Sa chambre n'était pas très grande. Juste assez de place pour caser un matelas à même le sol, une lampe, elle aussi posée par terre, quelques babioles auxquelles elle faisait mine de tenir, un portant pour accrocher ses vêtements et des photos. Beaucoup de photos. Toute la partie supérieure des quatre murs de la pièce en étaient tapissés. Ça l'aidait à faire le point à y voir plus clair. C'était une sorte de journal intime, pas très intime, certes, mais puisque personne ne venait jamais chez elle, ses secrets étaient plutôt bien gardés.
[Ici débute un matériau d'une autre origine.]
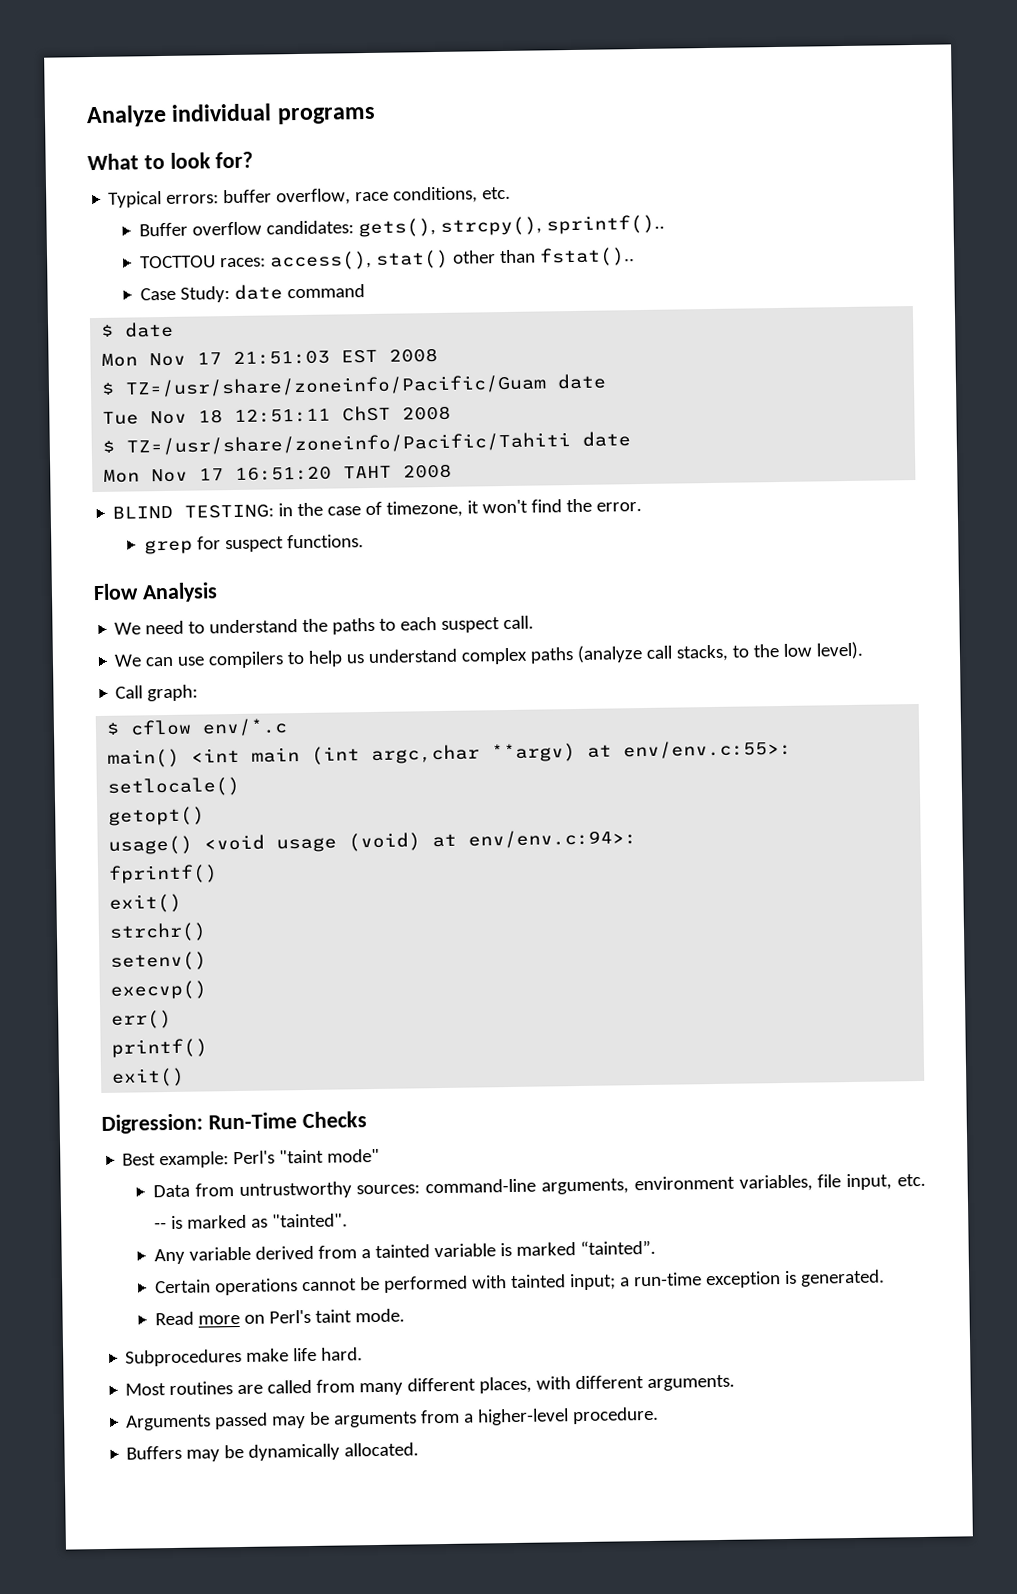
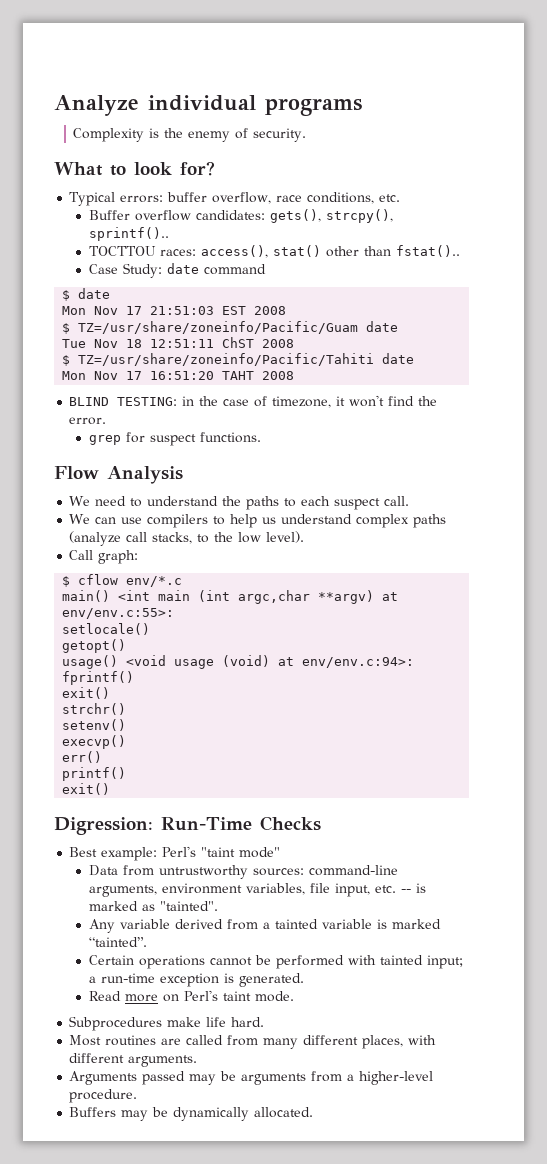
(376, 115) none -> [73,128,307,142] // Complexity is the enemy of security.

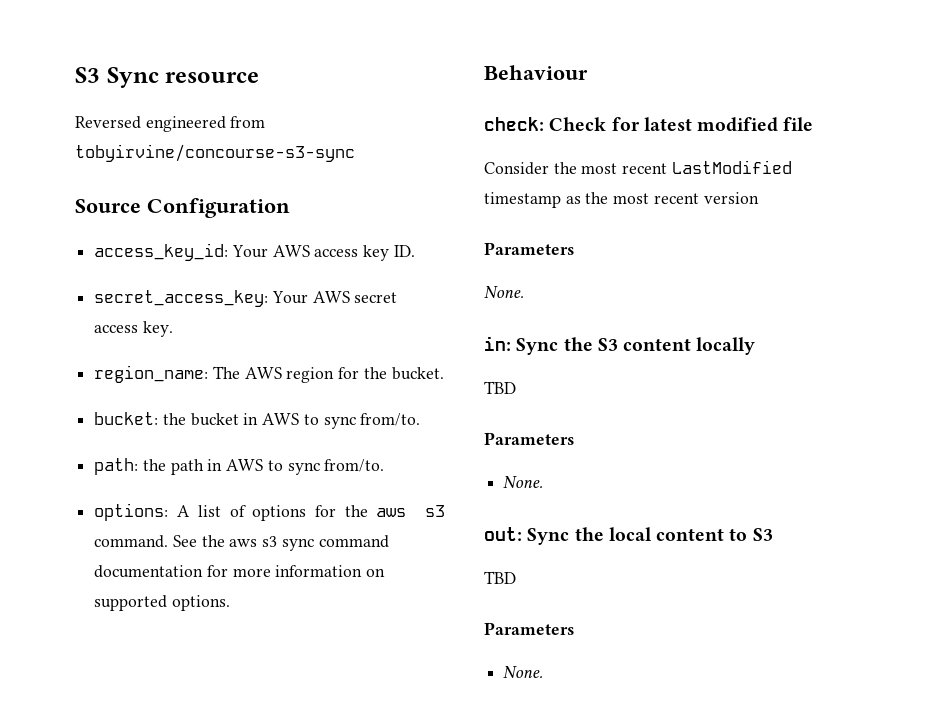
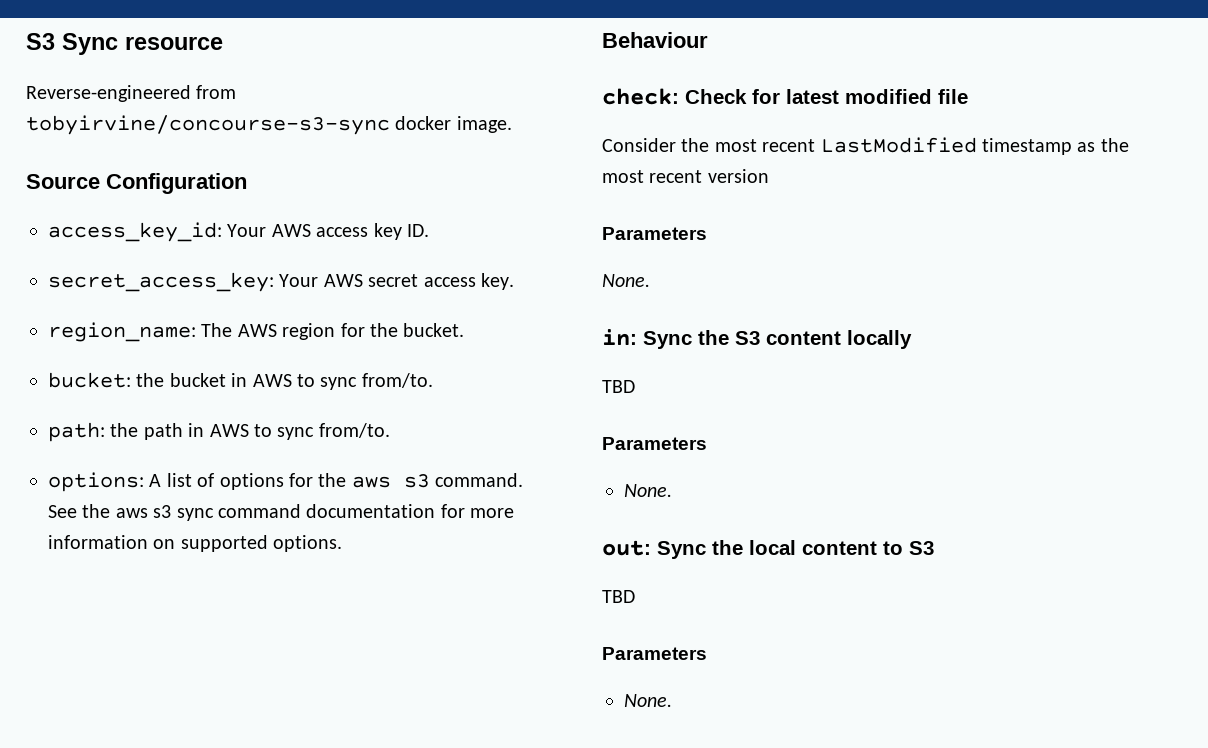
[75,116,226,132] Reversed engineered -> [26,85,191,102] Reverse-engineered
(355, 153) none -> [395,116,512,133] docker image.

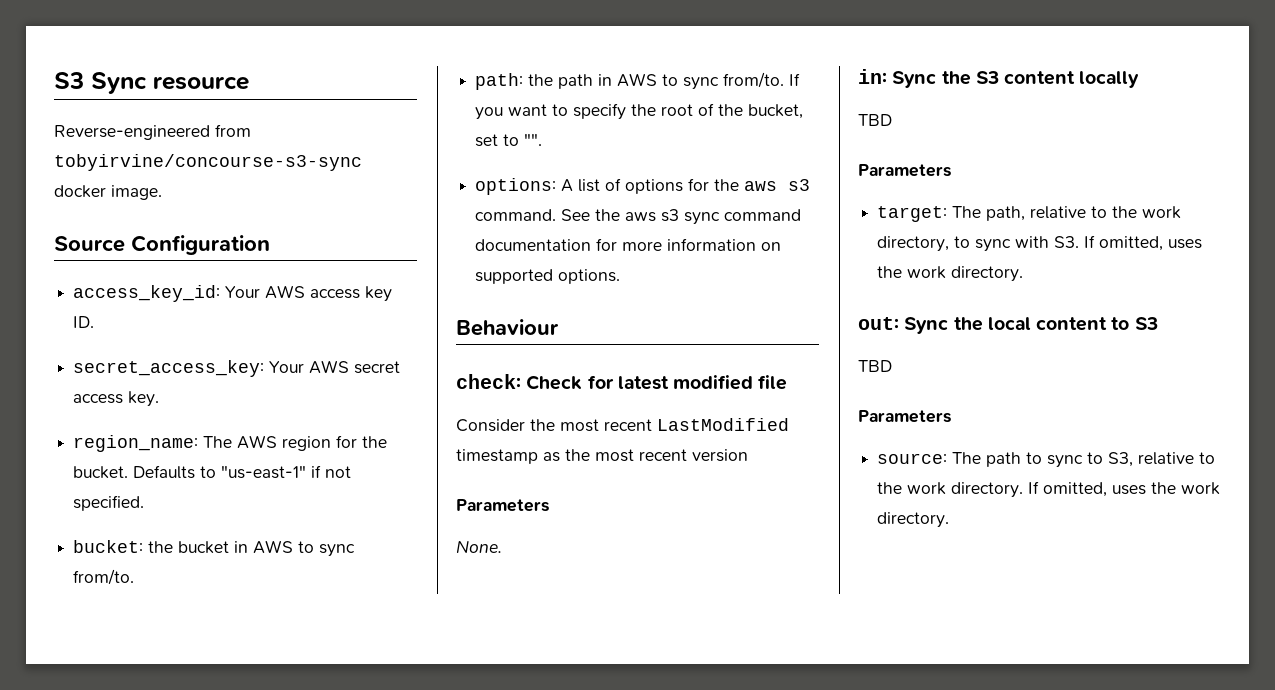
(465, 330) none -> [133,465,352,479] [73,495,145,511] Defaults to "us-east-1" if not specified.
(390, 430) none -> [789,73,801,86] [475,103,804,120] [475,133,543,147] If you want to specify the root of the bucket, set to "".
[624,484,672,497] None. -> [877,206,1182,222] [877,235,1203,252] [877,266,1024,282] target: The path, relative to the work directory, to sync with S3. If omitted, uses the work directory.
[624,694,672,707] None. -> [877,452,1216,468] [877,481,1221,498] [877,512,950,528] source: The path to sync to S3, relative to the work directory. If omitted, uses the work directory.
Il y avait des photos d'elle  durant son enfance, quelques-unes, des photos de sa famille, un peu, des photos de personnes qui avaient compté pour elle, par-ci par-là, des photos de lieux empreints de souvenirs, un peu éparpillées. Mais il y avait surtout des photos qui marquaient les liens entre les photos, et des indications, au feutre rouge. Des dates, des adresses, des précisions, des souvenirs, des flèches, des croix, des clichés entourés. Ces murs étaient le résumé détaillé des 21 premières années de sa vie.

La deuxième partie des murs, la partie basse, celle qui n'était pas recouverte de photos avait presque gardé sa couleur blanche des premiers jours. Elle avait juste quelque peu changé, au fil des mois passés dans cet appartement, elle avait juste viré au blanc sale, comme sa vie.

Assise sur son canapé, la clope s'étant transformée en joint, elle fixait l'écran de sa télé, le regard vide. Son cœur explosait, encore. Elle avait envie de pleurer, encore. Elle ne voulait pas rester seule ici, encore. Elle avait besoin de sortir, encore.